▶ Tarefa A:
Com quantos indivíduos infetados com COVID-19 foi feita a investigação portuguesa referida no texto sobre a microbiota intestinal?
▶ Tarefa B:
Repete do texto sobre a microbiota intestinal o excerto que começa em "Nesta investigação, observaram" e termina em "a moléculas pró-inflamatórias.".
### Texto apresentado ###
Flora intestinal e o impacto no agravamento da infeção por Covid-19
O organismo humano é colonizado por uma grande quantidade e variedade de micróbios (vírus, fungos, bactérias e protozoários), sendo que a sua maioria se localiza no trato gastrointestinal e a este conjunto designamos de microbiota intestinal.
Qual a importância da microbiota intestinal?
A microbiota intestinal está envolvida em funções cruciais para a nossa homeostasia como a digestão de nutrientes e o desenvolvimento do sistema imunitário. À medida que envelhecemos, em combinação com outros fatores, como a malnutrição, hospitalização, estilo de vida e determinados fármacos, a estabilidade e a diversidade da microbiota decrescem com o estado de saúde da pessoa. Deste modo, uma alteração do equilíbrio da microbiota intestinal ou disbiose pode causar situações patológicas.
Assim, o balanço entre os mecanismos pró e anti-inflamatórios é crítico para a homeostase imunitária e é diretamente afetado pela comunidade microbiana intestinal.
Imunidade e a flora intestinal, qual é a relação?
Relativamente à infeção por COVID-19 sabe-se que o desenvolvimento de imunidade é um fator chave no combate desta pandemia.
Para além disso, a disbiose da microbiota intestinal parece desempenhar um papel fundamental na fisiopatologia da COVID-19, nomeadamente na gravidade da sua evolução, segundo uma investigação portuguesa com 115 indivíduos infetados com COVID-19 com diferentes estágios de gravidade.
Nesta investigação, observaram que as mudanças na composição da microbiota intestinal observada em doentes com COVID-19 grave, podem eventualmente atuar como um gatilho para promover a inflamação e o aumento da permeabilidade intestinal a moléculas pró-inflamatórias.
Mudanças na composição da microbiota intestinal observada em doentes com COVID-19!
Consequentemente, isto pode induzir um estado de inflamação sistémica, uma vez que esses doentes apresentaram níveis mais elevados de PCR no sangue, um fator de prognóstico recentemente reconhecido para a gravidade COVID-19.
Os resultados desta investigação foram consistentes com dois estudos decorridos em Hong Kong. A similaridade dos resultados, tanto dos que foram colhidos em portugueses, como na população chinesa, apesar da distância geográfica, levou à conclusão de que a disbiose da microbiota intestinal é um forte indicador da gravidade da doença COVID-19.
Desta forma, a estratificação do risco baseada no microbioma do utente deve ser considerada para o controlo da suscetibilidade à infeção por SARS-CoV-2, paralelamente à vacinação contra COVID-19.
Quais as perspetivas e tratamento?
Este estudo abre novas possibilidades para o desenvolvimento de intervenções terapêuticas que visem corrigir a disbiose em utentes com COVID-19. Isso inclui, modificações dietéticas, administração de probióticos ou prebióticos e transplante de microbiota fecal de doadores saudáveis. Espera-se que essas intervenções aumentem a diversidade e abundância de bactérias comensais, contribuindo assim para inibir o crescimento de bactérias indesejadas.
### Dados apresentados ###
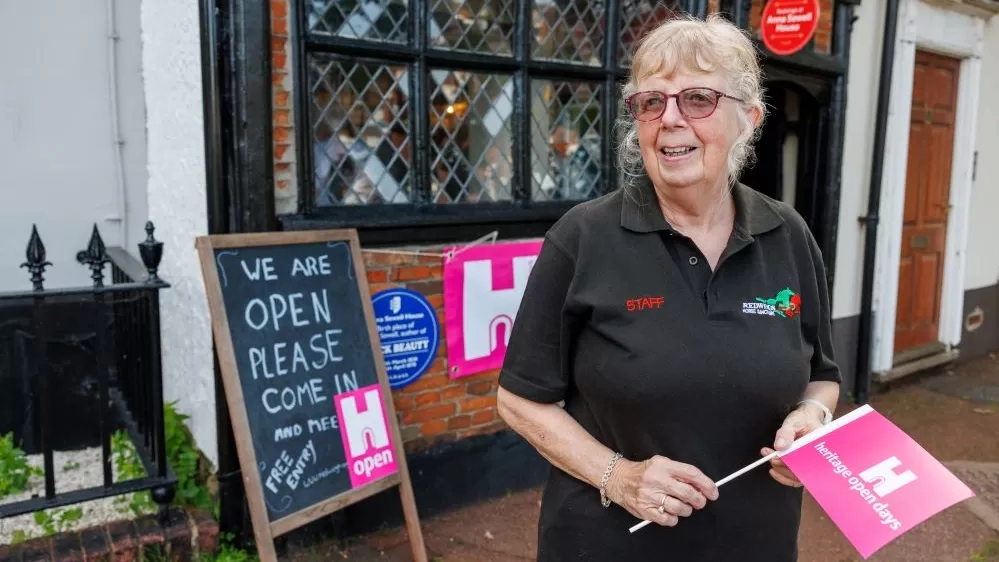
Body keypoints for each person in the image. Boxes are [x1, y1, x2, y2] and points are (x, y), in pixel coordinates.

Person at [496, 13, 841, 562]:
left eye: (698, 99)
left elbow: (822, 376)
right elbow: (519, 400)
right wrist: (621, 477)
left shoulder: (788, 234)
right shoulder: (583, 237)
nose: (670, 119)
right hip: (607, 546)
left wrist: (810, 421)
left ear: (748, 119)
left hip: (758, 544)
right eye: (651, 103)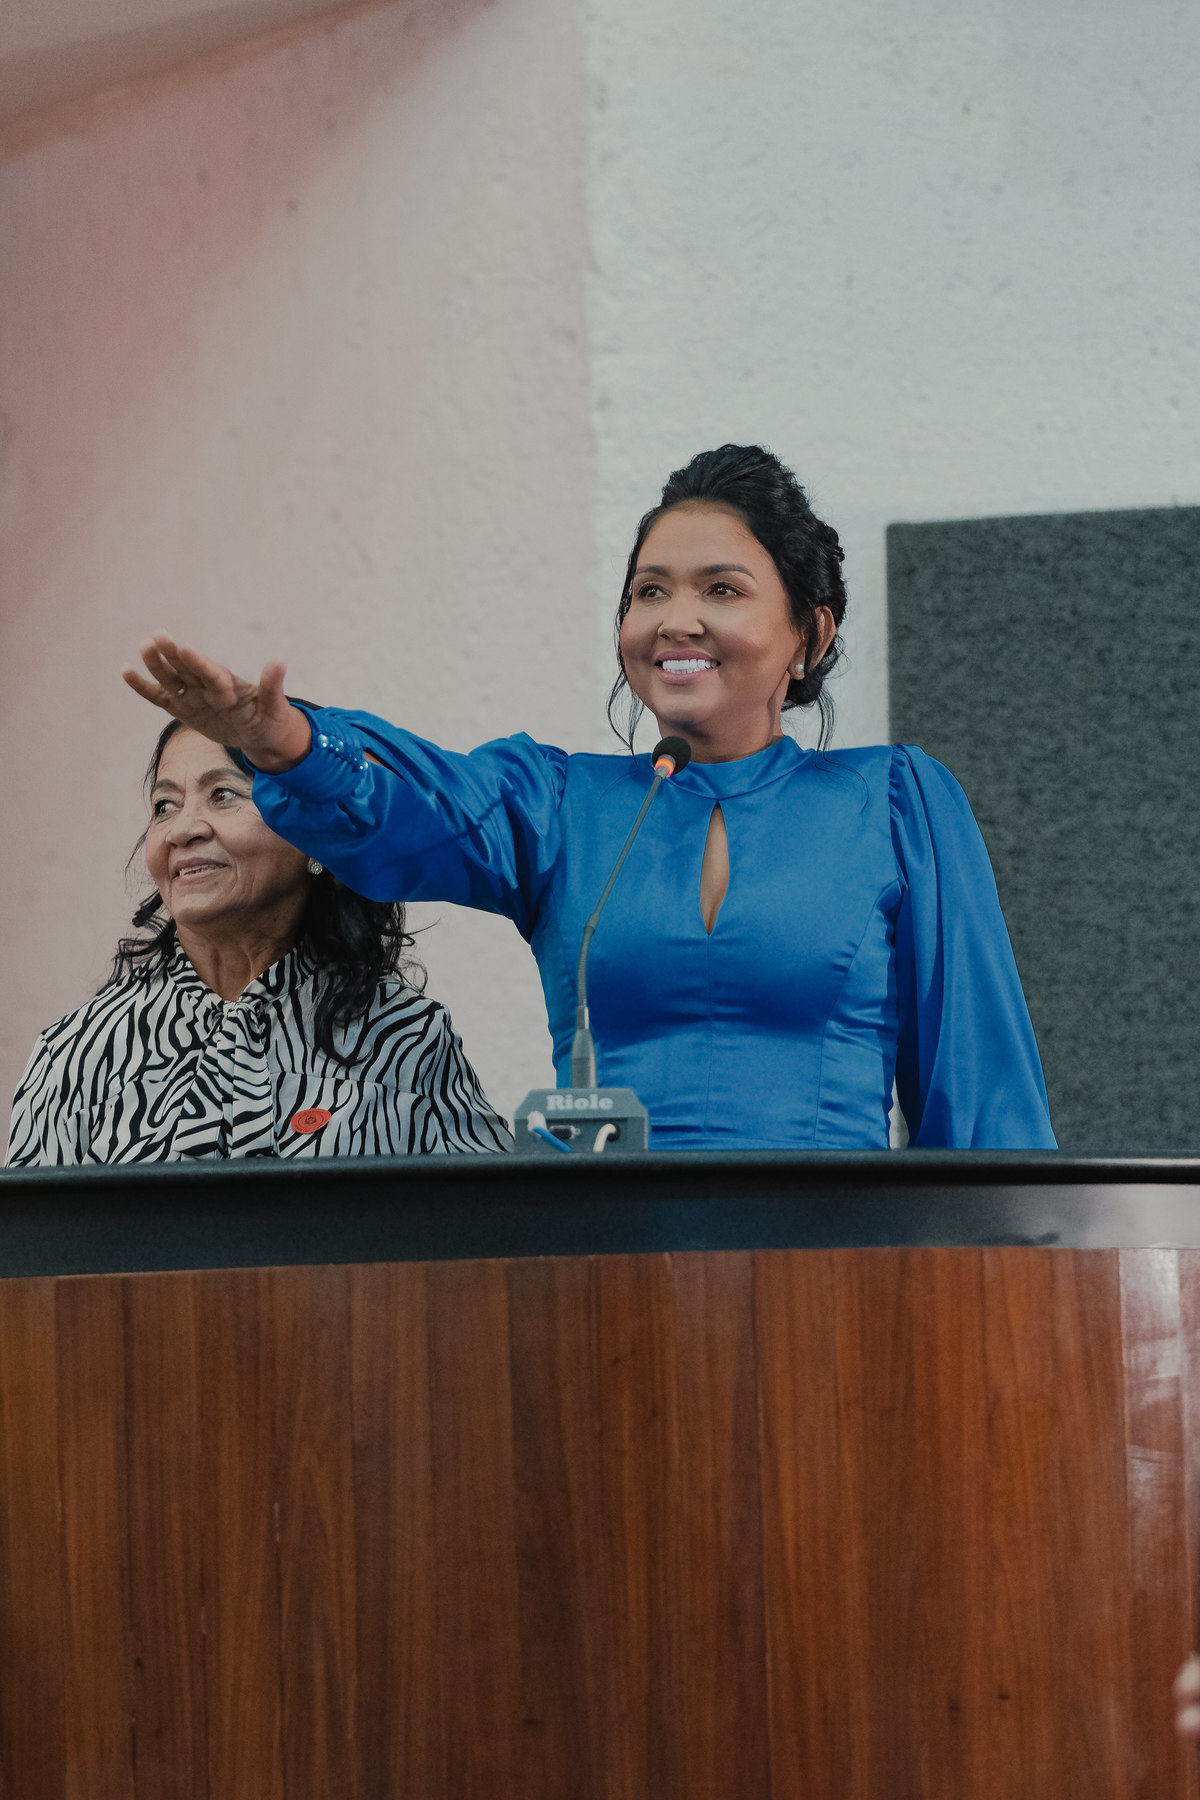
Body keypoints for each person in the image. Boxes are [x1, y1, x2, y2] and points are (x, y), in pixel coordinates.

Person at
###
▶ Espaço de resposta A:
115 indivíduos.

▶ Espaço de resposta B:
Nesta investigação, observaram que as mudanças na composição da microbiota intestinal observada em doentes com COVID-19 grave, podem eventualmente atuar como um gatilho para promover a inflamação e o aumento da permeabilidade intestinal a moléculas pró-inflamatórias.